Powered by chlorofluorcarbon (CFC) propellants, the inhalers shoot epinephrine into the lungs of asthmatics, allowing them to breathe during potentially life-threatening asthma attacks. But environmentalists labeled CFCs a threat to the ozone layer in the 1980s, leading to an international phase-out of CFCs under the 1987 Montreal Protocol.

Nonprescription inhalers – and millions of asthmatics – have so far survived the Montreal Protocol because CFC use in inhalers is deemed to be “essential” and, therefore, exempt from the ban.

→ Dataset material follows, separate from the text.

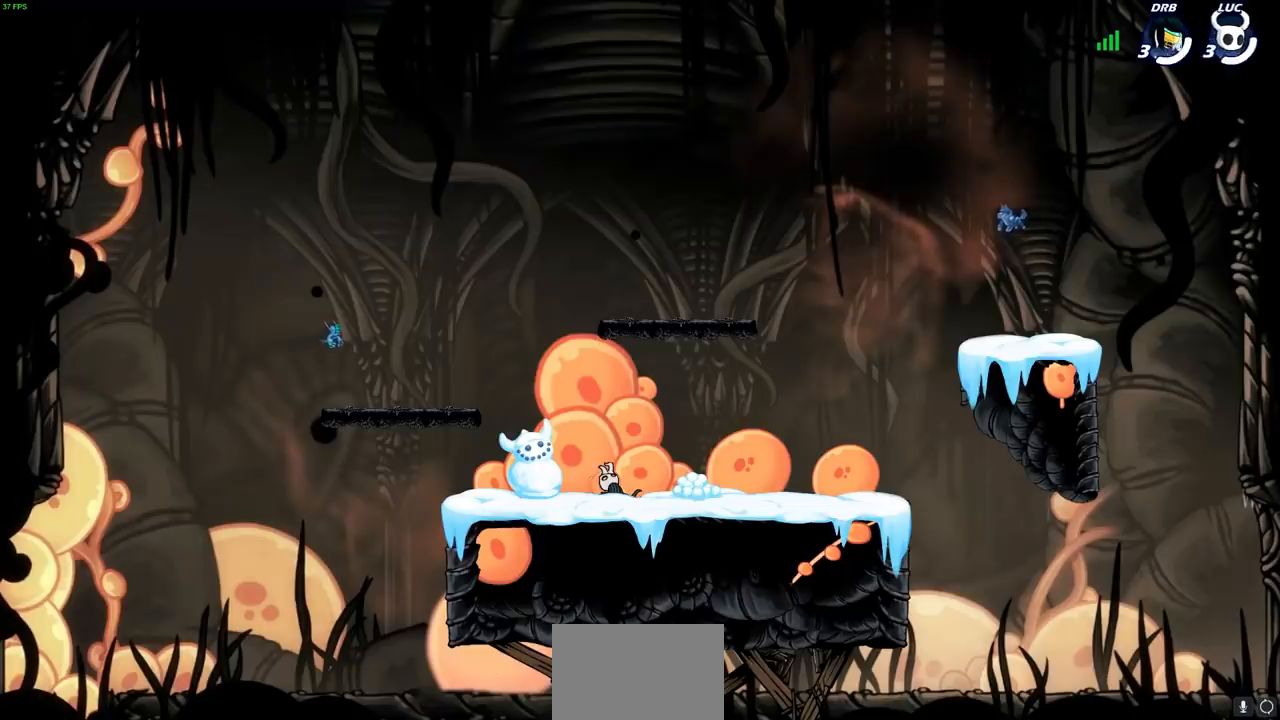
{"buttons": [], "left_stick": "center", "right_stick": "center", "events": []}
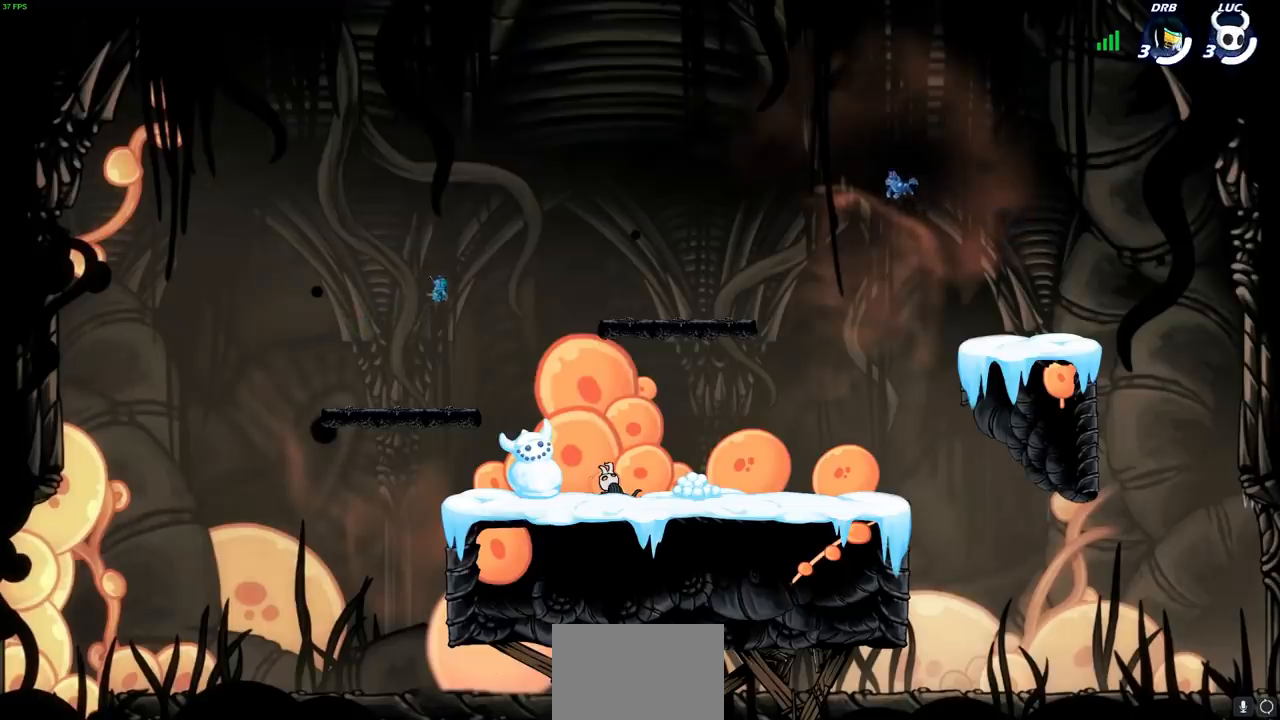
{"buttons": [], "left_stick": "center", "right_stick": "center", "events": []}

Wyeth Consumer Healthcare estimates that 3 million Americans use its Primatene for mild or intermittent asthma and about 700,000 use Primatene alone because they can’t get prescriptions or lack health insurance, according to the Seattle Times (Jan. 25). Wyeth says that substitute non-CFC inhalers won’t be ready until 2009 or 2010 – and probably at a much higher cost.

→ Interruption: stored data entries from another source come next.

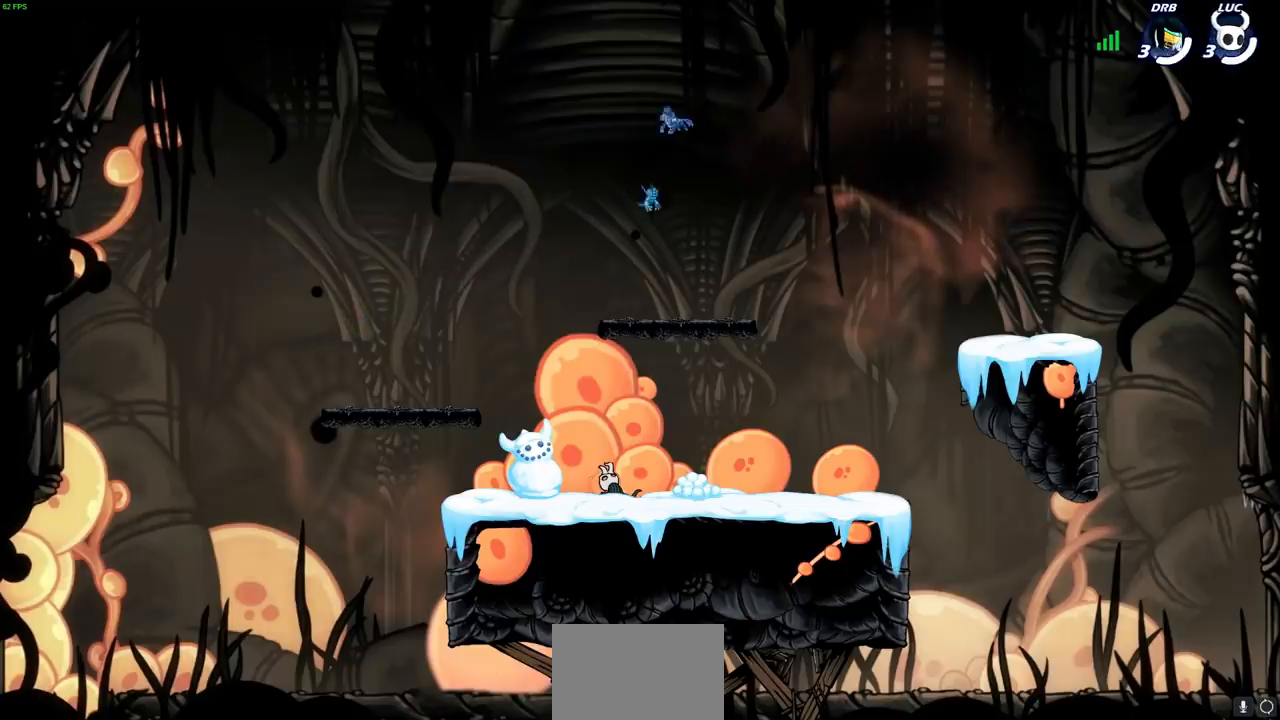
{"buttons": [], "left_stick": "center", "right_stick": "center", "events": []}
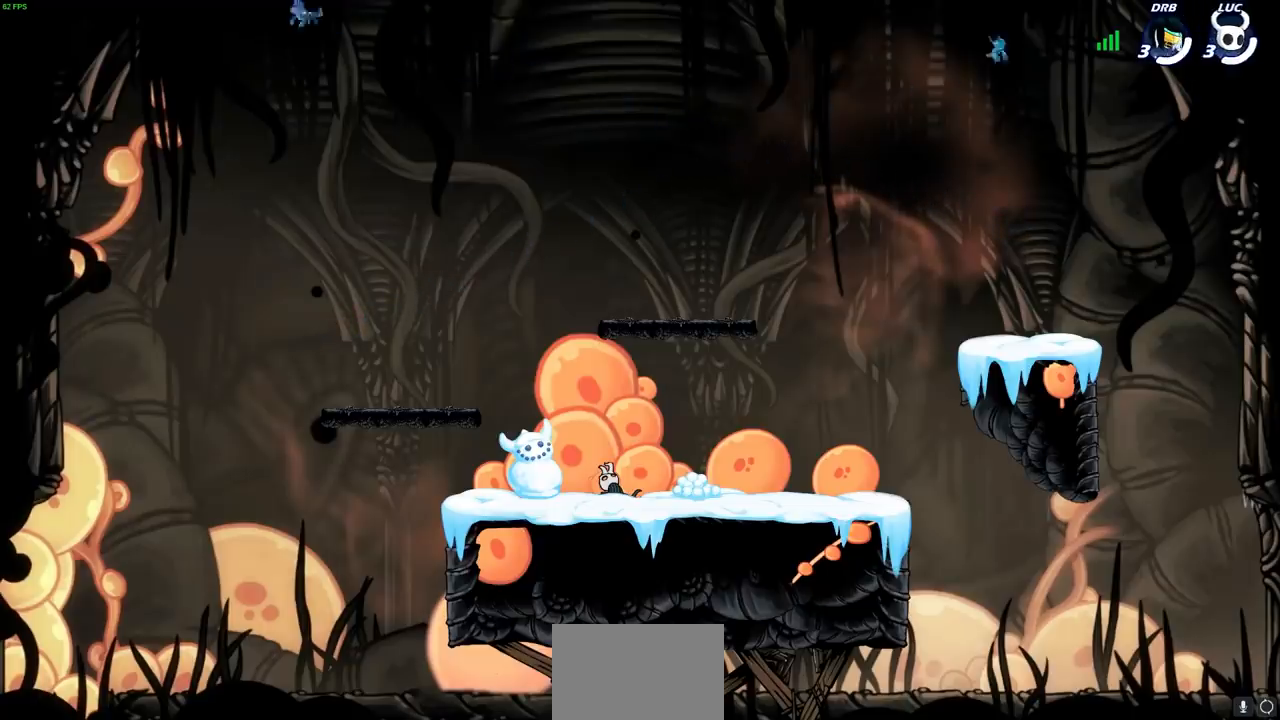
{"buttons": [], "left_stick": "center", "right_stick": "center", "events": []}
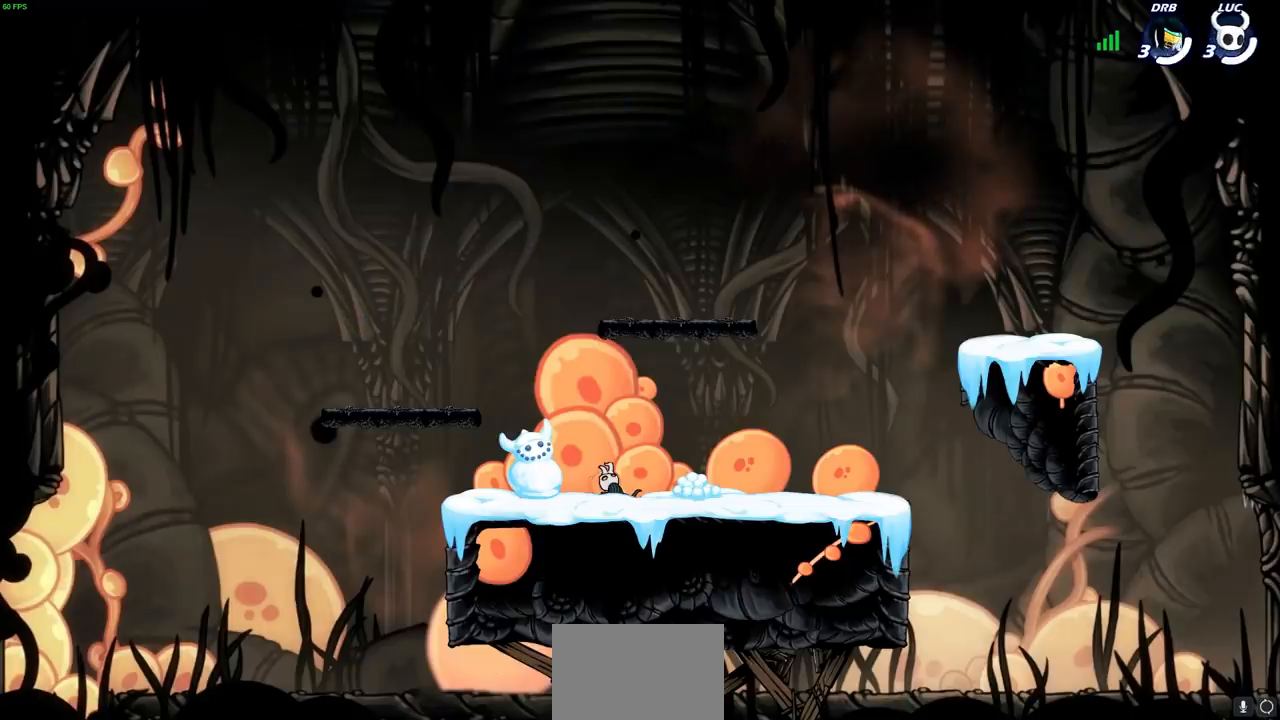
{"buttons": [], "left_stick": "center", "right_stick": "center", "events": []}
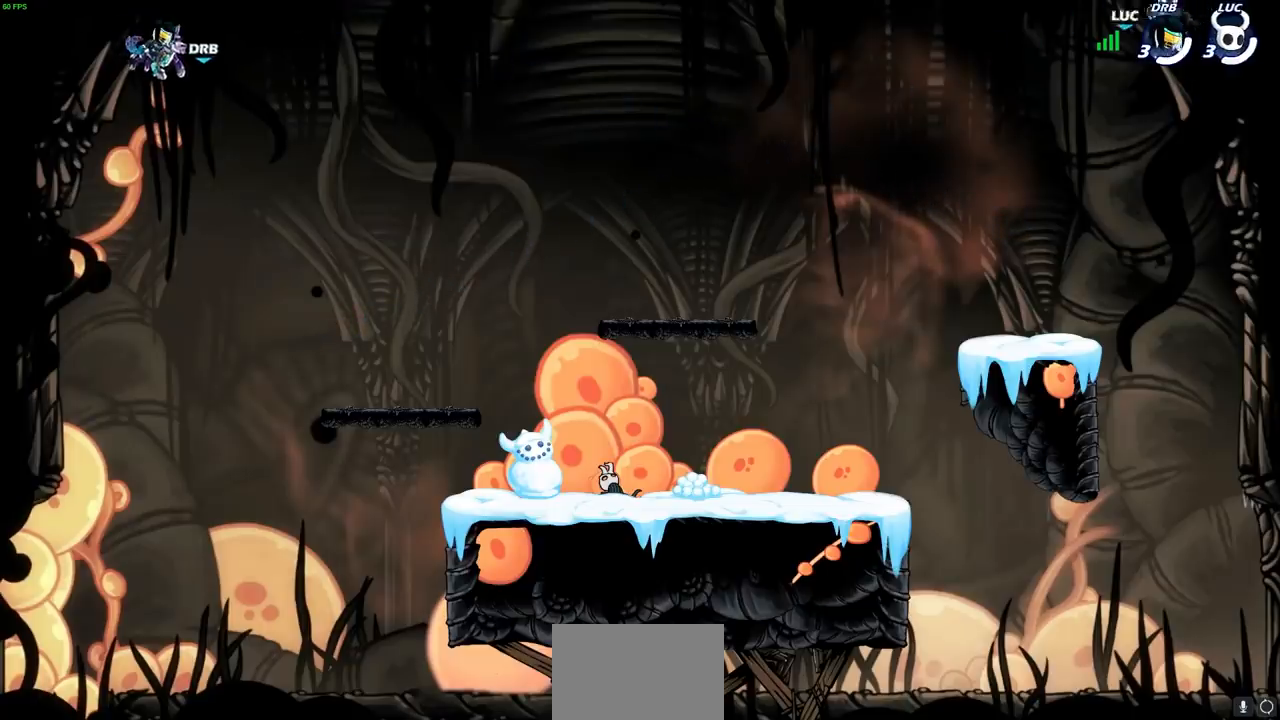
{"buttons": [], "left_stick": "center", "right_stick": "center", "events": []}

But the FDA panel was apparently swayed by arguments that CFC-inhaler use threatens the ozone layer and public health. The hypothesis-of-hysteria is that CFCs thin the stratospheric ozone layer which, in turn, allows more solar ultraviolet (UV) radiation to reach the Earth’s surface which, in turn, increases the risk of skin cancer, cataracts and other health problems.
But asthmatics should not have to gasp for air because of this guesswork.

First, accepting for argument’s sake that ozone depletion alarmism is justified, only a trivial amount of CFCs would be released into the atmosphere due to inhaler use. No detectable damage to the ozone layer would likely result.

Global CFC production peaked pre-ban at over 1 million metric tons. But in 1999, for example, the U.S. requested an “essential use” exemption of only about 4,000 metric tons for inhalers – hardly a return to the old days when CFCs were used in a wide range of consumer and industrial products.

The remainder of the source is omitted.